YOUR INSTRUCTIONS »
Answer these questions using the text on seeking expert opinions about swords.
(a) According to the French scuba dive instructor, what is the only thing you are guaranteed to find if you go looking for it?
(b) After the client took the western guy's opinion, what did he never do again?
(c) What is the only no-return the writer says he has?

--- TEXT Enclosed Below ---

As long as the papers themselves are not fraudulent, then basically you are kicking a hornet's nest if you're going to go around and expert shop for opinions. 

 

I overheard a French scuba dive instructor telling his students once, "Trouble is the only thing in the world that you are guaranteed to find if you go looking for it." This applies in matters of opinion.

 

If you are a Christian and you go to the Mosque to ask about the nature of God or vice versa, don't run out screaming "everything I ever learned was a lie!" You have to know when you go in that your closely held beliefs might be doubted or actively questioned and you need to be ok with that.

 

One sword I sold a long time ago had two old opinions from high level experts universally regarded for their expertise, plus it was Juyo, plus it had Tanobe sensei sayagaki, and my client went expert hunting, and found a mediocre western guy who nobody would listen to other than "well that is an interesting somewhat informed opinion" and took his opinion over those other four experts. He freaked out. He never bought another thing from me because in his mind, I was selling fakes. 

 

I'm sorry but no, your mediocre western guy with a drinking problem is not anyone you should take over the Honami + NBTHK Juyo + Tanobe sensei + one other high level guy. The problem here is knowing who is reliable, and who is not. Four top Japanese experts are not going to be trumped by one mediocre guy I can't even call an expert. Say, let's use me. If I am going to challenge one of the good Honami judges, don't listen to me. If I challenge Tanobe sensei, take Tanobe sensei's opinion and tell me my thoughts are intriguing and bear further study. If all of those are on the same side of the fence, and I am on the other, nod, smile and back away... slowly.

 

If you shop for opinions, you will end up with a library of opinions. It's up to you to sort them out and discard the bad, keep the good, or try to find some kind of overlapping consensus between them. And if you are very fragile, or gullible, don't go shopping for opinions.

 

So that is all about the "no guarantee if it's already papered and another expert craps on it" and why it's there.

 

...

 

In terms of the various other no-returns this guy has, myself, the only no-return I have is if someone puts me into a long term payment plan. This guy is getting an interest free loan from me and sometimes it goes for one year. I am not going to have them take one year to pay, keep the sword off the market, pay their interest for them, then have them receive the sword, send photos to ${WESTERN_SWORD_DEALER_OF_CHOICE} who tells them "It has a flaw, it's obviously junk, return it and I will set you up with a REAL SWORD." If you want an inspection period and don't have the money, get a loan from someone else, buy it, inspect it, return it and return your loan. But if I am paying your interest for one year, sale is final or else we agreed to a back-out clause in advance that satisfies your need to return it and my damage in locking something up for one year.

--- End of Enclosed TEXT ---
--- RAW DATA Enclosed Below ---

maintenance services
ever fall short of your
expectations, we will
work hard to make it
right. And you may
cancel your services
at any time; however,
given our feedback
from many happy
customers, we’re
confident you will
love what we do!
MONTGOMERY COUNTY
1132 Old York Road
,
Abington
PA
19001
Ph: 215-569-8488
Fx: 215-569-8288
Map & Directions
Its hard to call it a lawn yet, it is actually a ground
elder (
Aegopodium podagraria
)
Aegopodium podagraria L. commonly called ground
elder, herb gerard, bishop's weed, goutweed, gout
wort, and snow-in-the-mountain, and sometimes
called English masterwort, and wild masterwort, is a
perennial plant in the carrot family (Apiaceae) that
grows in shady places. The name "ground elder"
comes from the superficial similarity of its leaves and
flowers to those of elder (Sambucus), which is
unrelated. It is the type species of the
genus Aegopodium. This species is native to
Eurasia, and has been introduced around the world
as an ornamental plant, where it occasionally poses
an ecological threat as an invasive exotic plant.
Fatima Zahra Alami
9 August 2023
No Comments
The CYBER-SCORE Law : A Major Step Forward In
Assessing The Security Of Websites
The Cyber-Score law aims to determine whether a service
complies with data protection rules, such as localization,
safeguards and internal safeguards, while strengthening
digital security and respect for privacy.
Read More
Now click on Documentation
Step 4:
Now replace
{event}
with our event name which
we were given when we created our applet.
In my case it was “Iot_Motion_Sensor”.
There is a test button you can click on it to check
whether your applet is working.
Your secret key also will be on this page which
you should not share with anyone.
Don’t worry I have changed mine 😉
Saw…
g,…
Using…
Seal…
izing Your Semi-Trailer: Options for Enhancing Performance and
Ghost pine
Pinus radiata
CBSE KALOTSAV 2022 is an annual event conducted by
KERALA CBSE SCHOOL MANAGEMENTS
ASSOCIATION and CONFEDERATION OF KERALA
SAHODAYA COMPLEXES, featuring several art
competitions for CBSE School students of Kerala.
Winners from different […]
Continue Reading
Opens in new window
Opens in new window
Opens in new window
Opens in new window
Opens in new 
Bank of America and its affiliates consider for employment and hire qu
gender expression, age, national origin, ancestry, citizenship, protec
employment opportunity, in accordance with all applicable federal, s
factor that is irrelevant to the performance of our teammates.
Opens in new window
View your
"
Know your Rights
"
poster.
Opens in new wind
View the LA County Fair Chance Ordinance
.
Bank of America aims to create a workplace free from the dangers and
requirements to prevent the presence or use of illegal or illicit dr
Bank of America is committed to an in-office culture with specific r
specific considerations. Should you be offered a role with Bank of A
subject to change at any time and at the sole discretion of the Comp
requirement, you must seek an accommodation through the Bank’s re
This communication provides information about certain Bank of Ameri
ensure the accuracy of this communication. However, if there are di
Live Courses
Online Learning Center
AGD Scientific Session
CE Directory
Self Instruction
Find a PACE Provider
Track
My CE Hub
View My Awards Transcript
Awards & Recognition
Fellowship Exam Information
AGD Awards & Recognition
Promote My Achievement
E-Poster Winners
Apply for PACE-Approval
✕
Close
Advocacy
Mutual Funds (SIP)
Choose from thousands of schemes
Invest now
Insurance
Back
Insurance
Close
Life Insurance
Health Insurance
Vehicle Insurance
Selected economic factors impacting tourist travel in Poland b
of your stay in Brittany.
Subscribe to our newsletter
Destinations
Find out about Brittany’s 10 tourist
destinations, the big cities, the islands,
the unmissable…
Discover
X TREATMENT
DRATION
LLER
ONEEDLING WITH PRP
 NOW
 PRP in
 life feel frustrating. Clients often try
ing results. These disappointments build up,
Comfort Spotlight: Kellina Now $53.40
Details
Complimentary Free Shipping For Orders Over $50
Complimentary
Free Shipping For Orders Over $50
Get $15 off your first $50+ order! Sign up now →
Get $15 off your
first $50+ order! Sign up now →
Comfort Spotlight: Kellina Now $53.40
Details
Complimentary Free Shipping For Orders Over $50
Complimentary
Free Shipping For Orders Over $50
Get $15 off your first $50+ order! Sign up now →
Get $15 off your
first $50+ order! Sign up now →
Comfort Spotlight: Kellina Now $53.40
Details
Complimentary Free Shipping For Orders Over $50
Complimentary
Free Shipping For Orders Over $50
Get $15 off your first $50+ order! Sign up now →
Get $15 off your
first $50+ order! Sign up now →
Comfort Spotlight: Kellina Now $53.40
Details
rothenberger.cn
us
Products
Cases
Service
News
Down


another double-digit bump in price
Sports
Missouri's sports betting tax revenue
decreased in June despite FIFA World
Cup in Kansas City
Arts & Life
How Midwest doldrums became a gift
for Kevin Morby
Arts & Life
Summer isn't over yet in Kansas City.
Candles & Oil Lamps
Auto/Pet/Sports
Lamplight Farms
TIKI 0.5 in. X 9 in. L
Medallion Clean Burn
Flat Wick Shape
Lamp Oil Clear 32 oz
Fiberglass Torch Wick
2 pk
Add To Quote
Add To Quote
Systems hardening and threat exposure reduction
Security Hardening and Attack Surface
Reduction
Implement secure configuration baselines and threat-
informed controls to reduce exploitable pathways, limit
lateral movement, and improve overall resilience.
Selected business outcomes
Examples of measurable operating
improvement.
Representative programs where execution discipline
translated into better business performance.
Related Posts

--- End of Enclosed RAW DATA ---

EXPECTED ANSWER »
(a) Trouble.
(b) He never bought another thing from the writer.
(c) When someone puts him into a long term payment plan.